I brewed a malty Belgian-ish beer close to a bier de mars maybe. The final product is disappointing. Great brett aromatics followed by an unimpressive apple like ester. Mostly clean mid palette. Some slick ness with a twang in the after taste. Not a fan. Dumped the slurry.
20191008_133036.jpeg
 
Thanks for reporting back!

Sorry I didn't see this earlier. I could have helped. Chloride dioxide is broad-spectrum, so it won't select yeast, and only damages the culture.

Suggestions if anyone wants to make beer with a kombucha SCOBY:
  • Build a ~1.040 wort starter with the SCOBY like you would with any other liquid yeast. Add hops if you don't want it sour (hops inhibit the lactic acid bacteria).
  • Kombucha primary yeast may only attenuate wort 25-50%, so you need to make a decision -- you can let the starter go a long enough time to try to increase the Brettanomyces count enough to do the primary fermentation (at least a couple weeks; maybe step it up every few weeks until you get a good attenuation; Brett is slow), or pitch beer yeast to finish fermentation (I would suggest you add the commercial yeast after letting the SCOBY ferment for a couple days). Again, use hops if you don't want it to sour.
  • Protecting the beer from oxygen prevents acetic acid (vinegar) production, however there may be a little tang from the aerobic starter.
  • Aging at least a few months is recommended to allow Brett expression and to allow it to clean up off-flavors, as well as make sure full attenuation has been reached.
  • Add any flavorings close to packaging.
  • Consider an acid shock starter if bottling, to prevent THP.
Cheers
 
Great suggestions thanks for the comment. If chlorine dioxide truly is broad spectrum I'm surprised I got anything out of this. It was done on a lark and probably as good as could be expected. Your ideas might just inspire me to try it again some time. I feel like overall it was a decent expression of kombucha, good and bad. Never got truly sour although I imagine there was some production of organic acids that produced that twang I mentioned. I have a three gal keg of the stuff that will probably get dumped when something better needs a home and one 24oz that was bottle conditioned. I'll let it sit a year or four and pull it out someday to see if brett saves the day like it always seems to.
 
If chlorine dioxide truly is broad spectrum I'm surprised I got anything out of this.
As with any anti-microbial, the activity depends on the concentration. It may have outright killed only some of the microbes but just inhibited/weakened others.
Never got truly sour
What was the hopping rate & IBU?
Hops inhibit the lactic acid bacteria.
Your ideas might just inspire me to try it again some time
You also have the option to ferment a beer with the normal beer yeast of your choice, and then add the kombucha SCOBY after primary. This would allow only the Brett to add flavor, but sort of removes the novelty of allowing the SCOBY to eat most of the sugar. This method should avoid the cidery taste.

Yet another option is blending kombucha with beer.
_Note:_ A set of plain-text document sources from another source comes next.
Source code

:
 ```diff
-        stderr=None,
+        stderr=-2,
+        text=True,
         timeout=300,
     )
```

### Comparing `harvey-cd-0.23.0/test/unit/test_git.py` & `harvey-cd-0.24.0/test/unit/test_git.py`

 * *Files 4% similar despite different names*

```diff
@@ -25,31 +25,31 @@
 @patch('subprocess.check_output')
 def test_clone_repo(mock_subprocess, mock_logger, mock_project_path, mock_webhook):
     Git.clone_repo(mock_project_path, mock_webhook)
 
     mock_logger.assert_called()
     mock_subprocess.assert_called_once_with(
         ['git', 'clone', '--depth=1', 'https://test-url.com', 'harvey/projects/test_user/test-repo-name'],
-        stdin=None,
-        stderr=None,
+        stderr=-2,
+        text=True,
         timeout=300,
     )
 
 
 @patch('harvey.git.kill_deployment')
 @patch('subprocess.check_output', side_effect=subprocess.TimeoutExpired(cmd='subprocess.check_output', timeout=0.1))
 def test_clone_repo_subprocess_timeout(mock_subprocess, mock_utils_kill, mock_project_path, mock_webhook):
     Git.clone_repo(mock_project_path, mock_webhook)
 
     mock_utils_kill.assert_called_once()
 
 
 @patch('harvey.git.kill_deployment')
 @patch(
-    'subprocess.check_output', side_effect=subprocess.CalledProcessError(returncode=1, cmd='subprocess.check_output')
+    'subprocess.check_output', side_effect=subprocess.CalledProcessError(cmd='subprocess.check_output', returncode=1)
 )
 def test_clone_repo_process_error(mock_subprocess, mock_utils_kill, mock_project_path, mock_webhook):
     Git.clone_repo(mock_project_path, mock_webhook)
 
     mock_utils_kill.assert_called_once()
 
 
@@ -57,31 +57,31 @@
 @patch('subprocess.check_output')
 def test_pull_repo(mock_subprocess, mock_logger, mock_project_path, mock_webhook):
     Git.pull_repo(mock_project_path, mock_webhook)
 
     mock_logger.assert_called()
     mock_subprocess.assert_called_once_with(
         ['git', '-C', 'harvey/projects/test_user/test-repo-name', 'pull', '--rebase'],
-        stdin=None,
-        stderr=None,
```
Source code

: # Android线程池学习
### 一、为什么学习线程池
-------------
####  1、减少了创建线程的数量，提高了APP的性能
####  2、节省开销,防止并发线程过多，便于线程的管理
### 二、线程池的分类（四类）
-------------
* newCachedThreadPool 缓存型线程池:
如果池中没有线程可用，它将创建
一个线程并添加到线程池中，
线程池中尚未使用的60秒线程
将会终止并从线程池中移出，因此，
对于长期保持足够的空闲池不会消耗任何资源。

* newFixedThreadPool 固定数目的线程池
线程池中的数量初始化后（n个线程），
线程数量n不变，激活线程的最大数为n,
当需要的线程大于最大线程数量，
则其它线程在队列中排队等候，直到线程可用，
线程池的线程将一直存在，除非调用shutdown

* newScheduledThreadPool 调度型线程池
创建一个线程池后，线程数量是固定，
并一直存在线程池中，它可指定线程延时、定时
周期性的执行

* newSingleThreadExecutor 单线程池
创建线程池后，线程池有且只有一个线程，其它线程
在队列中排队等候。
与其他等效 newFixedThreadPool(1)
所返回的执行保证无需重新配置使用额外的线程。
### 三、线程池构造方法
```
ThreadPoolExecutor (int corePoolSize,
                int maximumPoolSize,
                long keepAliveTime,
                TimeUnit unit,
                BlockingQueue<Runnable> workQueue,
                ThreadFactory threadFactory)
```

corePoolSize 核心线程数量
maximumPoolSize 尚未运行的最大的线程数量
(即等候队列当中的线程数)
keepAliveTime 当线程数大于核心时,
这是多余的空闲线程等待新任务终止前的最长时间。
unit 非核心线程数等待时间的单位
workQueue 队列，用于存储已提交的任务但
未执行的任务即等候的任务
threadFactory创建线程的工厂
This gives more control, especially since you keg and can keep it cold to prevent additional fermentation.

Cheers
 
The best way might be to streak it out on an agar plate and then grow up just one colony into a starter. Potato dextrose agar and malt extract agar are both pretty easy to make and available cheapish to buy online. To select for yeast (kill the bacteria) could add an antibiotic or drop the pH.
 
The flavor of kombucha comes from the whole mix of microbes, so I think isolating one strain might be counterproductive.